In ACL endemic foci within Kerman Province where clinical forms such as leishmaniasis recidivans (lupoid form) is a common phenomenon, PCR method could be of prime importance in specific detection of the causative agent. The scarcity of amastigotes in the lesions in direct smears and tissue specimens, otherwise easily leads to misdiagnosis (16).

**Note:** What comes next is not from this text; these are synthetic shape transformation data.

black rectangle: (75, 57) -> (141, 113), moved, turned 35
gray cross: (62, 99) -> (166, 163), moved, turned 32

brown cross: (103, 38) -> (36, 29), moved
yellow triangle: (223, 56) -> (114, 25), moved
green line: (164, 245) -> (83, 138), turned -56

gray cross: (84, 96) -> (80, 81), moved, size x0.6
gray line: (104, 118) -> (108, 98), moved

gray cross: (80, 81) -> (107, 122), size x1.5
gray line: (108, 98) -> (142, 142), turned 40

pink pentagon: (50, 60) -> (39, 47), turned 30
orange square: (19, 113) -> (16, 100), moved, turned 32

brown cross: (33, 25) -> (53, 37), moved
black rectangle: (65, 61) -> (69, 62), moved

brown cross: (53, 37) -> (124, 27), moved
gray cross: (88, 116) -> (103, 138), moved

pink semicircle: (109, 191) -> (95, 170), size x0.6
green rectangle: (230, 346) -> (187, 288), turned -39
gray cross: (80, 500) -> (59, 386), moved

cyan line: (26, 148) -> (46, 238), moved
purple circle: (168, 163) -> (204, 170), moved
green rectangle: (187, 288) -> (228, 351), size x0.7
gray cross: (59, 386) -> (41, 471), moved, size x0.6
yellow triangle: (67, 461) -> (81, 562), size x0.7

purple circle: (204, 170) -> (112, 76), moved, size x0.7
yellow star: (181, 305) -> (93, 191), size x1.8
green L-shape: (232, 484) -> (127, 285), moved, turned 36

L. tropica was the most common species identified in this study in endemic foci of Kerman Province mainly in Bam, Kerman, Jiroft,Shar-e- Babak Anbarabad, Rodbar-e-Jonoob, Ghal-e-Ganj, Kahnouj, Zarand and Bardsir. The predominance of ACL due to L. tropica has already been confirmed mainly in Bam in several studies (4, 17, 18). However, in Baft and Sirjan, both species are present, but L. major is in higher proportion as compared to L. tropica. L. major has previously been reported to be the sole causative agent of a ZCL epidemic in the southern areas of Baft district (2). Our results are consistent with Hajjaran et al. (19) in Mashhad, where 94.2% of isolates were L. tropica, while contrary to those reported by Maraghi et al. (6) who indicated 90% of isolates in Shush, Khuzestan Province, Iran were L. major. On the other hand, majority of the provinces of Iran are mixed with L. tropica and L. major (9, 20).

In this study, the individuals > 41 years showed a significantly lower CL infection than other groups. The reason for such difference is probably due to low exposure of >41 years as compared to the other two age groups. CL was prevalent in both sexes, similarly. The result is consistent with previous findings from Bam (3, 4).

The CL characteristics of L. tropica and L. major cases in terms of the location of lesions and the mean number of sores are consistent with those of ACL and ZCL previously reported from Bam (18), Baft (2) or around the country (5, 7, 9, 21, 22) or globally (23).

The finding of this study showed that L. tropica was the main species (95.6%) caused ACL in endemic areas of Kerman Province, however L. major is present in low level (4.4%). Nested –PCR could be a valuable tool in selection of optimal therapy and treatment regimens, especially in complex localities where more than one Leishmania species is present. This method is also important for strategic planning and future control programs.